As it is, GOP strategist Dan Schnur, noted, "John McCain can win a Republican primary against the New York Times." And that's the story right now.

Mark said...

Smart points, Kateco.

Janice said...

I thought the story was a good one and important to run, but not the story everyone thinks it is. I woke up that day to NPR telling me the NYT "broke a story" about a "McCain affair" and a McCain spokesperson saying it's unfortunate it ran but not denying it! I opened the paper a few minutes later expecting some big story on an affair. And was surprised to find a story about undue influence of a lobbyist, a completely different story than NPR told be about. (On Bill Maher last night he said the story was leaked by McCain to let everyone know he's hot.)

Rita said...

Interesting stuf, Mark. As a home-body-news-reader, knowing little about journalism, I saw the story as a weak, obvious 'Enquirer' type tactic. I hardly paid any attention to it. It's been the aftermath that has been interesting - the importance of candidates' character search, etc.

I really enjoyed following all your links and found a few more enlightening ways to spend my day - NPR with all its browse topics and Terri Gross interviews.

I liked your guideines on granting anonymity.

If nothing else, the story has fueled the media, for a while, with new fire.

Jason Bellamy said...

Mark: I'm glad that someone else still believes that anonymous sources should be the extreme exception to the rule.

I'm living in the land that made anonymous sources famous (Wanna see the actual parking garage where Woodward met Deep Throat? I can take you there!), yet the most frequent use of unnamed sources that I've ever encountered came in my two years in Wisconsin...in articles about the Green Bay Packers.
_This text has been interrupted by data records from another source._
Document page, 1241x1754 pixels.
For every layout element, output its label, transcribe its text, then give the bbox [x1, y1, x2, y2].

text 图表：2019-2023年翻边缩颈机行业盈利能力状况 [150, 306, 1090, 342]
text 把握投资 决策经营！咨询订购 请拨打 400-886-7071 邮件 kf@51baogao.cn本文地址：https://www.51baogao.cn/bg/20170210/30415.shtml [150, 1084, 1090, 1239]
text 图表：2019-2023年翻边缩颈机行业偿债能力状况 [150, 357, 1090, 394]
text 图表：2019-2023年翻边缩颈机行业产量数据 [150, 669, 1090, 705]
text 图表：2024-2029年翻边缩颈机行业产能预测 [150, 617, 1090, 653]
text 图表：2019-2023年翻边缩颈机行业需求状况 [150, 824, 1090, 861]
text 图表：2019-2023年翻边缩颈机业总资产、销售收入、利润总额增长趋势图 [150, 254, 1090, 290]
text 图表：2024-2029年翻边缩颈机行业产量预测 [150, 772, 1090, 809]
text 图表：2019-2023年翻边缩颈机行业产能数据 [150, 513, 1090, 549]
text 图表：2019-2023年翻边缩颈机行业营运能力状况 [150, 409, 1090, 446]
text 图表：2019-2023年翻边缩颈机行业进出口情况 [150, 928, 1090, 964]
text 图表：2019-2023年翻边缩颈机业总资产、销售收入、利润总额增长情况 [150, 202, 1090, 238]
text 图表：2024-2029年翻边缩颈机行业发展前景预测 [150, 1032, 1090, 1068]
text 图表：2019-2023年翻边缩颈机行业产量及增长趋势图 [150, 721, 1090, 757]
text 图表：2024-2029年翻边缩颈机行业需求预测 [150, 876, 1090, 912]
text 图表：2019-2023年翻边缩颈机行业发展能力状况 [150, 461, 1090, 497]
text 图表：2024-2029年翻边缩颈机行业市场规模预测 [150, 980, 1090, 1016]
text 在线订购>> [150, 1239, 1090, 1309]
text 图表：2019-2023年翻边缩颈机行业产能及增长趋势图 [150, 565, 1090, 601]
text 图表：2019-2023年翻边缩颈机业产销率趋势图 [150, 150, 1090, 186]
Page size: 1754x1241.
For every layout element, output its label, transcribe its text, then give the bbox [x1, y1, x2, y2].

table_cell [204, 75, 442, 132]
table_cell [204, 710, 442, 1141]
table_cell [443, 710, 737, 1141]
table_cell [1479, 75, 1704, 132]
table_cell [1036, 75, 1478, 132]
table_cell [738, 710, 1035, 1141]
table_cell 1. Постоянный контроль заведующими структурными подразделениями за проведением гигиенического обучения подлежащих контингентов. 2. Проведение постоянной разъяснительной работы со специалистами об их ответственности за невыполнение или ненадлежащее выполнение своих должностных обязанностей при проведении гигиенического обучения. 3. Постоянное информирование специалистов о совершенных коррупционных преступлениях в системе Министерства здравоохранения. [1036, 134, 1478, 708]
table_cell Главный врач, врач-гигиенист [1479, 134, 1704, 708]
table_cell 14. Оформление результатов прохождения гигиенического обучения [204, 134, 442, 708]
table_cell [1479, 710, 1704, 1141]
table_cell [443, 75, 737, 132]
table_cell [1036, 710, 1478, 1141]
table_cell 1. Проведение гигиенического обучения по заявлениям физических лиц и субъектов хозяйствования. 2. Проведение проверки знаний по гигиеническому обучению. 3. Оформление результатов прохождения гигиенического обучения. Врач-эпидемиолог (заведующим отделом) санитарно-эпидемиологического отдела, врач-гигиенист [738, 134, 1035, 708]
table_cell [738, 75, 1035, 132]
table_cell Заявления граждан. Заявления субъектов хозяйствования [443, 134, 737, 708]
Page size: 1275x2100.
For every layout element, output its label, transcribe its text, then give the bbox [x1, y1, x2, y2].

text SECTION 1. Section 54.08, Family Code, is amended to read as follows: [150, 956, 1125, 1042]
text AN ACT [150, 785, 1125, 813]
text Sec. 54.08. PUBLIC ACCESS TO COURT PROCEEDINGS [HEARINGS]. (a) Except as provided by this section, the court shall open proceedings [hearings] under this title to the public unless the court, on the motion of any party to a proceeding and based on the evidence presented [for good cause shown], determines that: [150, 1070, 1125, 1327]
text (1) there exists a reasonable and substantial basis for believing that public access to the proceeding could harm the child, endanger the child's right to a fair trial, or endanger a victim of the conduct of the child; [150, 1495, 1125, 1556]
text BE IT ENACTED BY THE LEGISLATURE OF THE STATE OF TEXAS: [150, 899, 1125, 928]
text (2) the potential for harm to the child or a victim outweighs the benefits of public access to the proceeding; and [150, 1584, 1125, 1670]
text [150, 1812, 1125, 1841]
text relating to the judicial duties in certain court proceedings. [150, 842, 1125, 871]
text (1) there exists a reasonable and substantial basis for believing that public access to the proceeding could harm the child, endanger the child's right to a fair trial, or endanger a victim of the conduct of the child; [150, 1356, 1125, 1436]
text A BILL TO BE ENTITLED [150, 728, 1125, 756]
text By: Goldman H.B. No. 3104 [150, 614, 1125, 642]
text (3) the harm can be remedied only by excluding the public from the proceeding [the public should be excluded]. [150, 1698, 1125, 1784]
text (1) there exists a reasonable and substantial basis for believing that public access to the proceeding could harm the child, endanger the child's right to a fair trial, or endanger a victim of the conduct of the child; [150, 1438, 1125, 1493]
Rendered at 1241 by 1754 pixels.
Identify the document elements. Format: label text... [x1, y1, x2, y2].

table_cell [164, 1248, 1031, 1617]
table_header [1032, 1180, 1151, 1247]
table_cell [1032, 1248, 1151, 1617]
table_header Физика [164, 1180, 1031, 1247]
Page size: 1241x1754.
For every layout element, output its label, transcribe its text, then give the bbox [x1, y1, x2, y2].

The chief offender was veteran reporter Bob McGinn of the Milwaukee Journal-Sentinel (I'm calling him out by name, because I think he'd actually take pride in it). More often than not, his stories included unnamed sources. And those stories were rarely of "great significance," at least not in my opinion.

Now, McGinn could argue that there was "no other way" to report these stories, I guess. Usually his unnamed sources were opposing personnel experts evaluating Packers players -- something they wouldn't do with their name attached -- and it's good journalism to get opinions beyond the team's positive spin zone. So I'll give him a pass there.

But what killed me was the lack of 'confirmability.' Sure, Personnel Dude X thought Player Y sucked. But was his opinion a sign of the norm or an exception to the rule? Was his quote merely the juiciest? Did the reporter even call any other personnel experts for their opinions? And, if so, how many? For the most part, as the reader, you never knew.

I'm sure McGinn's editors knew who he was talking to, and maybe he was fair about it. But as readers we were clueless. McGinn pumped out these stories so often (still does, I'm sure) that I wished he'd at least give his regular sources some handles. You know, that way I'd know that "AFC Cookie Monster" didn't like ANYBODY from the NFC no matter what, or that "NFC Yoda" was a source whose opinion I could trust.

I think what bothered me more than anything was that there was no longer even an attempt to write these stories any other way. That seemed lazy, at least. And a little shady, too.